If I make this Sankey diagram, I obtain the following:
This is a simple Sankey diagram, with no styling. You will notice that the default behavior is to sort the flows by size!
But I can also make a more complex Sankey diagram. If you look back at the time tracking, you might notice that I use color coding. That is both SC 103N entries and CHEM 110H entries are green. This is because, they are both courses I teach. Thus, I could try to group them into this category, and then further split them. I can do this, simply by adding a teaching category, and then adding the appropriate numbers.

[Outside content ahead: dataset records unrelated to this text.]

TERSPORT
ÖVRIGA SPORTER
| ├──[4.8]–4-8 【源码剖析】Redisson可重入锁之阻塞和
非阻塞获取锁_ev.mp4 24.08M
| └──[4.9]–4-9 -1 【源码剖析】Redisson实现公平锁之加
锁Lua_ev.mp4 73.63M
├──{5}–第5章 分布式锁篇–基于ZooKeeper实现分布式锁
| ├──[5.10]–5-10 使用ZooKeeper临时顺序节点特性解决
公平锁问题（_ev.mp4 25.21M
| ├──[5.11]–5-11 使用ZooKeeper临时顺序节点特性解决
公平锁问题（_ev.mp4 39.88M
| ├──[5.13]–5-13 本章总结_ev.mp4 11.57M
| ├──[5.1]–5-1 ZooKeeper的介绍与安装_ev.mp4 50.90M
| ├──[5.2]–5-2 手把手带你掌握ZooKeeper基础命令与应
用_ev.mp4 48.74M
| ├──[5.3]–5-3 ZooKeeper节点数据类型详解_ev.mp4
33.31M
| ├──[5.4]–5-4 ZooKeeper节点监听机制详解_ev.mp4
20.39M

from plotly.subplots import make_subplots
sankey = make_subplots()
sankey.add_sankey(
node = dict(
label = ["hours in week", "email", "CHEM 110H", "SC 103N", "Research", "Service", "Sleep", "Free time", "teaching"],
),
link = dict(
source = [0, 0, 0, 0, 0, 0, 0, 1, 2 ] ,
target = [1, 2, 3, 4, 5, 6, 7, 8, 8 ],
value = [389, 638, 694, 291, 1016, 3360, 3692, 683, 694 ]
)
)
sankey.update_layout(title = "During the week of 09/29/2025, most of my time was spent out of work")
sankey.show("png")
Where I have simply added in the last two flows to the end of the nodes and links. This produces:
This isn’t too bad, but it might be nice to have teaching where it is, and then further split out the teaching components.

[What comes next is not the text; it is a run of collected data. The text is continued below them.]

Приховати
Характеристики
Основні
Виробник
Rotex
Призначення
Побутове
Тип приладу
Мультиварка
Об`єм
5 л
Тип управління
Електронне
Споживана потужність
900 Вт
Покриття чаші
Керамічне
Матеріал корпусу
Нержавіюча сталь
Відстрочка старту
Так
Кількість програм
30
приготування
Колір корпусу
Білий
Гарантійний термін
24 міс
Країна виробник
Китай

This can, in part, by done by changing the order things are provided in. For instance, we can move teaching earlier, and re-number everything accordingly:
from plotly.subplots import make_subplots
sankey = make_subplots()
sankey.add_sankey(
node = dict(
label = ["hours in week", "email", "teaching", "CHEM 110H", "SC 103N", "Research", "Service", "Sleep", "Free time"],
),
link = dict(
source = [0, 0, 2, 2, 0, 0, 0, 2, ] ,
target = [1, 2, 3, 4, 5, 6, 7, 8, ],
value = [389, 1377, 683, 694, 291, 1016, 3360, 3692,]
)
)
sankey.update_layout(title = "During the week of 09/29/2025, most of my time was spent out of work")
sankey.show("png")
which provides:
But it doesn’t fully capture the look we want. I want “teaching” top be on the same column as “free time” and then the two classes to extend beyond that. But, we can define the position of the nodes as well, if we want. We can do both the horizontal (x) and vertical (y) positions, but here we only need the horizontal. However, if we are going to explicitly provide x-positions, then we need to provide y-positions as well.
import plotly.graph_objects as go
sankey = go.Figure(go.Sankey(
node = dict(
label = ["hours in week", "email", "teaching", "CHEM 110H", "SC 103N", "Research", "Service", "Sleep", "Free time"],
x = [0, 0.5, 0.5, 1, 1, 0.5, 0.5, 0.5, 0.5],
y = [0.5, 0.1, 0.2, 0.15, 0.25, 0.3, 0.4, 0.6, 0.85],
),
link = dict(
source = [0, 0, 2, 2, 0, 0, 0, 0], # Corrected length to match others
target = [1, 2, 3, 4, 5, 6, 7, 8],
value = [389, 1377, 683, 694, 291, 1016, 3360, 3692]
)
))
sankey.update_layout(title_text="During the week of 09/29/2025, most of my time was spent out of work")
sankey.show("png")
The added x and y positions are in terms of relative position, left to right, top to bottom.
The automatic ordering has been lost, so we might want to think about this some more. Additionally, we might want to change the color of the linkers, or the outlines on the nodes, or even other things. There is a great deal of flexibility, which you can learn from reading the documental, or talking to me during class. But for now, the point has been made. We can create a Sankey diagram to represent flows.